McSweeney warms up in a re-redecorated Team Rashad dressing room, now a study in masculine greens, while Roy Nelson gets ready in his natural habit: the kitchen. And why not? There’s no good reason he can’t prepare for perhaps the biggest fight of his life and check on the stew at the same time. He is a man of diverse interests and talents. And he comes out looking calm and casual against McSweeney, who, in contrast, continues to put an awful lot of effort into looking all scary. I’m not trying to suggest that he isn’t, in fact, scary. He totally is. But man, it seems as though it takes up like ninety percent of his day. It’s taking up a lot of the first round, too, as he gets his angry face on does nothing but switch his stance in the early going. He makes a show of sticking his chin out, daring Nelson to land a shot, and a few seconds later he does, a big right that sends McSweeney back against the fence. Nelson takes him down and immediately begins to work toward his favourite crucifix position. Before you know it, he’s pitter-patted his way to another win, just like he did against Kimbo. Once again, they’re not huge, damaging shots, but McSweeney can’t do anything at all to stop them or improve his position, and the referee has no choice but to stop the fight. Interestingly, Dana White, who thought Roy was overly cautious and dull, is of the opinion that Big Country is the real deal now that he has a series finale to promote. That’s totally fine, of course, but it is . . . interesting.
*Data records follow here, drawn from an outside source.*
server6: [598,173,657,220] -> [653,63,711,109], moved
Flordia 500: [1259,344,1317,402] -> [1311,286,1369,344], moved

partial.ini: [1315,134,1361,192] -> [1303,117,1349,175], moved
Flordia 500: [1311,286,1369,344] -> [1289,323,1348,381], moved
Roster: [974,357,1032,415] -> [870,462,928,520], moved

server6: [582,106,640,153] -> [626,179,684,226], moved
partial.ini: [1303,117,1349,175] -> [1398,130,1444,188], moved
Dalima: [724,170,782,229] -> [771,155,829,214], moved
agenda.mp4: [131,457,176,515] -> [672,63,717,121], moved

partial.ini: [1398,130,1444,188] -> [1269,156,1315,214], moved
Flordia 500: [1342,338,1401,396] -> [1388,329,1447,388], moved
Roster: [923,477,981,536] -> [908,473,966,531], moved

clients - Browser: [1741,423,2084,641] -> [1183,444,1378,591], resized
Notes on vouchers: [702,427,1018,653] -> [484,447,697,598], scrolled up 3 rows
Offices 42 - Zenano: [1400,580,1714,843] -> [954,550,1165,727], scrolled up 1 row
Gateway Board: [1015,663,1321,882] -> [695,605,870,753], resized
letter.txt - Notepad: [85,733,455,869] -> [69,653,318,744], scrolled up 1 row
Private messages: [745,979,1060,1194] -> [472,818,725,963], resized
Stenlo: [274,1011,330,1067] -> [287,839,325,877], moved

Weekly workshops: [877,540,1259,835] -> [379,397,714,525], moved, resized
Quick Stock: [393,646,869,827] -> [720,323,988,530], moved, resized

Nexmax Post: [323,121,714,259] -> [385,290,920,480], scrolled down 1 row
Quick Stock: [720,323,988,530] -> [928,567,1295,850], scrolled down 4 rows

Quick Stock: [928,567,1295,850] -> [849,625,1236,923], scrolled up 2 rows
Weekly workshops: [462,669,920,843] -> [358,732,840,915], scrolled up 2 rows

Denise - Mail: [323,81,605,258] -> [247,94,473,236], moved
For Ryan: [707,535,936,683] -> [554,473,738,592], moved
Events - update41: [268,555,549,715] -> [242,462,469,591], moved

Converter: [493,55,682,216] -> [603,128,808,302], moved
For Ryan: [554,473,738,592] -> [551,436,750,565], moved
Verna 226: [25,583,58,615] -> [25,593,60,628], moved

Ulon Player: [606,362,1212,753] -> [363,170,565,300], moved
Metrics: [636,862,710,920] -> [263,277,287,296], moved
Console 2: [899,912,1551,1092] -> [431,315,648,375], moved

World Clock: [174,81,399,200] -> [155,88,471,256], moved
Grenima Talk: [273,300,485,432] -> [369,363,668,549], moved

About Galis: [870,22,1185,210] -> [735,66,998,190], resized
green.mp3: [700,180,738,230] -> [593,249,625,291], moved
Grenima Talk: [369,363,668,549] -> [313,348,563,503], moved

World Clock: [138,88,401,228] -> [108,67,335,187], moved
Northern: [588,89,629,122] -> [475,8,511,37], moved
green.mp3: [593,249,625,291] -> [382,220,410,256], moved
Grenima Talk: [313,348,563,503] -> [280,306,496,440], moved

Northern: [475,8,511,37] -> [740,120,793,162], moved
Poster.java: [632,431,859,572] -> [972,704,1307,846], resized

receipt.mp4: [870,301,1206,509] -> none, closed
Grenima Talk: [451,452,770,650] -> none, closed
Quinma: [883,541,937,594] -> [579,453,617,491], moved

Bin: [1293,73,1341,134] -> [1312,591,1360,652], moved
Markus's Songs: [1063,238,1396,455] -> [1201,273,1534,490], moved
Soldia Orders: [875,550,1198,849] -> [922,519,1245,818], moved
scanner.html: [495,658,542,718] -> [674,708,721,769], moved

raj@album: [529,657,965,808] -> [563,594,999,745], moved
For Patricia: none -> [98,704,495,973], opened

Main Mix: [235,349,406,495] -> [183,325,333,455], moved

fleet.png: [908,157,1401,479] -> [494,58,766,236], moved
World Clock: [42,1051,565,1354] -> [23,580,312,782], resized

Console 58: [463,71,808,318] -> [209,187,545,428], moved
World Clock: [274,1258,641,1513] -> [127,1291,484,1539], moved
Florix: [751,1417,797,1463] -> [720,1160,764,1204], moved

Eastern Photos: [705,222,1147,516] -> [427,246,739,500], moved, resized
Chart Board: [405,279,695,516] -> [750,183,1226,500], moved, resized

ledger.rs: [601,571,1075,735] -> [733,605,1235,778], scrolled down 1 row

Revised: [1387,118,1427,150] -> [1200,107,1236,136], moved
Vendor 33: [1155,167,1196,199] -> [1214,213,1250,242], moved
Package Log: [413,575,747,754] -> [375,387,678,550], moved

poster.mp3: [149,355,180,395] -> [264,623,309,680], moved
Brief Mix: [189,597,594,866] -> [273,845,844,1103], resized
Between fights we are treated to a lengthy session of dudes calling each other “bitch.” One of the dudes is Rashad Evans. The other is Quinton Jackson. It unfolds exactly as you’d expect, but is redeemed when Mike Van Arsdale shakes his head at the end of it and tells his fighter that he needs to go eat. He’s right. You get all caught up trying to figure who really is the bitch and before you know it your whole lunch break is gone. Been there. Not going back anytime soon.

Big Baby is shown working his ace ground game in practice, and you’ve to like this Marcus Jones. Sure, he lost a few points when he got all worked up at Matt Mitrione for an accidental eye poke that did not, in fact, end up blinding Scott Junk. But he’s an emotional guy, a sensitive man. He’s also the biggest surprise to come out of this season. With only two years of training and his best years as an athlete behind him, he’s shown the kind of talent that makes you wish he’d entered the sport five years earlier. Of course, he’s probably done better by the literal millions of dollars he earned for giving pro football a go, but man, this Marcus Jones. He muscles Schaub to the ground only seconds into their bout, but Brendan is a cool, cool killer and keeps calm while Marcus works his impressive top game. When Jones achieves the mount, Brendan shrimps up onto his hips like his life depends on it, and eventually regains his feet. Marcus isn’t quite right at this point, and Frankenstein walks towards Schaub, who sees his opportunity. Before you know it, Marcus eats a big shot and gets pounded out to end the match. Good on Schaub, but I’m with Rampage: my heart is going down my esophagus on this one. “Big Baby’s such a sweet dude, man,” as Rashad says.

And so we have it, friends, yet another season of The Ultimate Fighter in the books. Brendan Schaub and Roy Nelson will meet Saturday night, live on Spike TV, in what promises to be a legitimate test for both men. Will the newcomer be able to match wits with the veteran? Will the striker be able to stay standing against the superior grappler? Will Schaub’s quickness and composure be enough to compete with Nelson’s desire that all before him get in his belly? I have my doubts, certainly, but Schaub has proven himself a credible opponent for the odds-on tournament favourite. Plus! Marcus Jones vs. Matt Mitrione in a grudge match over how Jones jumped to conclusions! And OH MY GOODNESS KIMBO SLICE! Against Houston Alexander! There is absolutely no telling how that one goes. I mean, you’d expect a slugfest, but it could just as soon turn out to be a slobber knocker depending on who is able to impose their will.

Either way, it will be awesome this Saturday night, and we hope to see you then.